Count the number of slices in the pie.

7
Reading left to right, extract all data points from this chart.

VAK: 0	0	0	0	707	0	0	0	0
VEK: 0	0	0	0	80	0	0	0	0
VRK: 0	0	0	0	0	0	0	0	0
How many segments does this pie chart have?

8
******
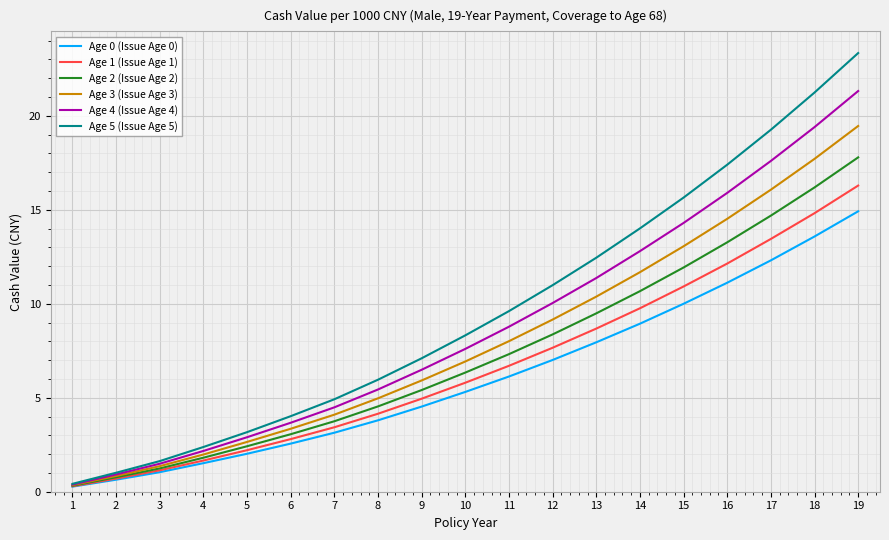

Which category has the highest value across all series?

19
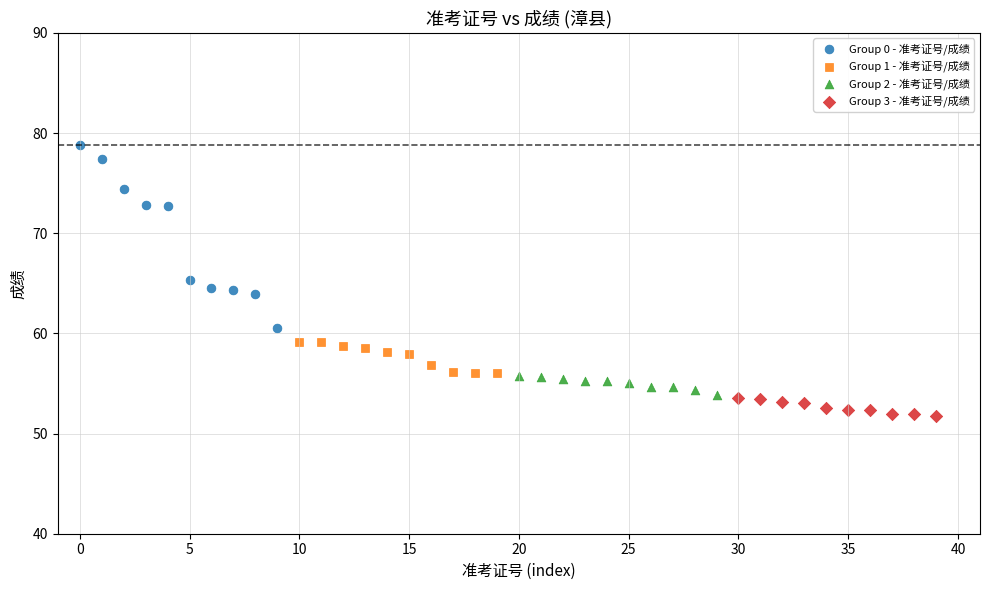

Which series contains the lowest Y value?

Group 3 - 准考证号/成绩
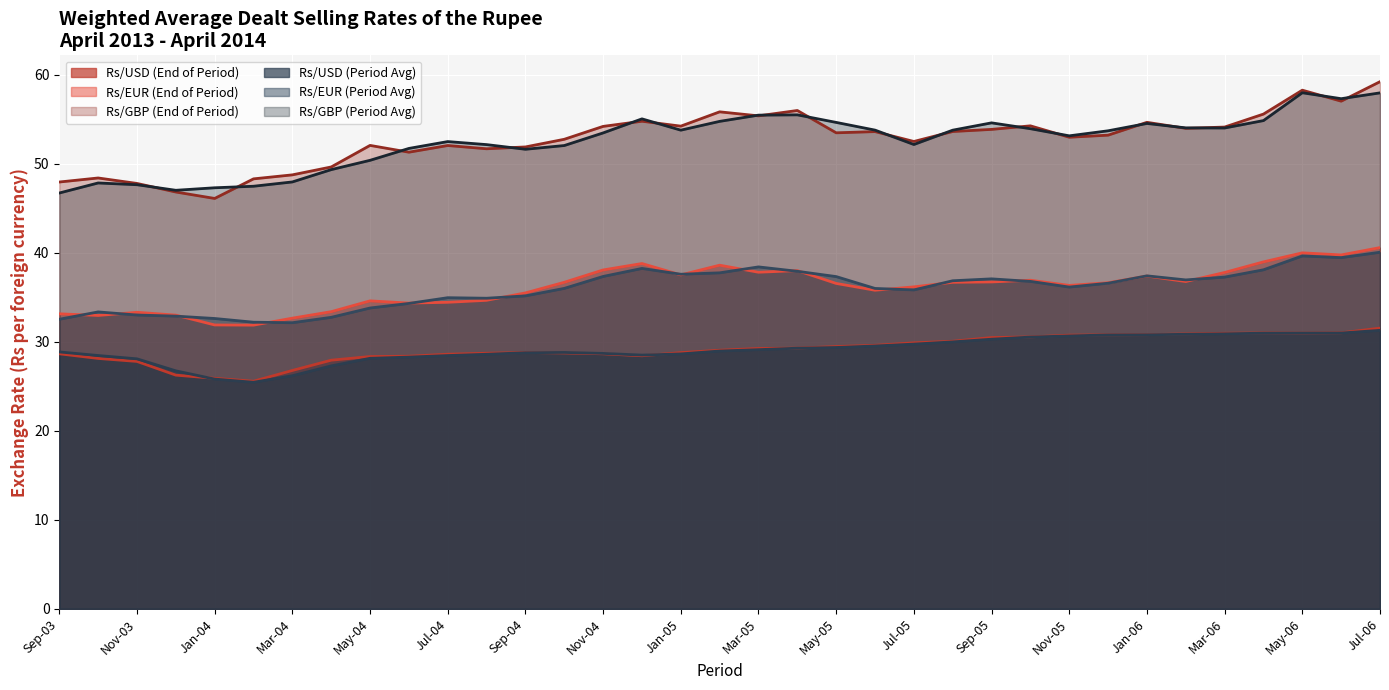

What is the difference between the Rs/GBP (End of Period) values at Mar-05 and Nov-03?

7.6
******
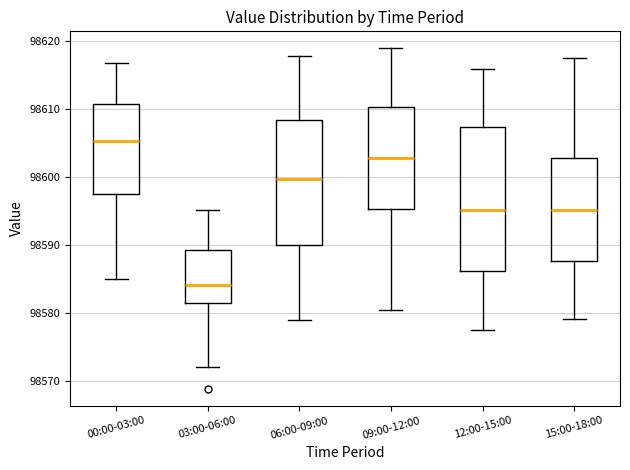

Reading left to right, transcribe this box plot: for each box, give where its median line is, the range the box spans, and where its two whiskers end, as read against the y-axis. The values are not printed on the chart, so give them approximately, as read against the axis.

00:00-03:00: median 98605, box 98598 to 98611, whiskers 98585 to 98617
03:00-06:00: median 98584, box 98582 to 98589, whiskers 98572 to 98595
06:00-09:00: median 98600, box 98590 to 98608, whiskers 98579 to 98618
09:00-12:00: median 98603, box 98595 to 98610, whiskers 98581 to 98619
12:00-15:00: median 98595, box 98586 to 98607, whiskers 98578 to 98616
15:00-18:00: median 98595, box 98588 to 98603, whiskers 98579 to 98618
******
**PROBLEM DETAILS**:
Starting at the line that contains "Count the number of slices in the pie." and ending at the line that contains "How many segments does this pie chart have?", copy those items with "slices" changed to "wedges" and everything else left the same.

**THE ANSWER**:
Count the number of wedges in the pie.

7
Reading left to right, extract all data points from this chart.

VAK: 0	0	0	0	707	0	0	0	0
VEK: 0	0	0	0	80	0	0	0	0
VRK: 0	0	0	0	0	0	0	0	0
How many segments does this pie chart have?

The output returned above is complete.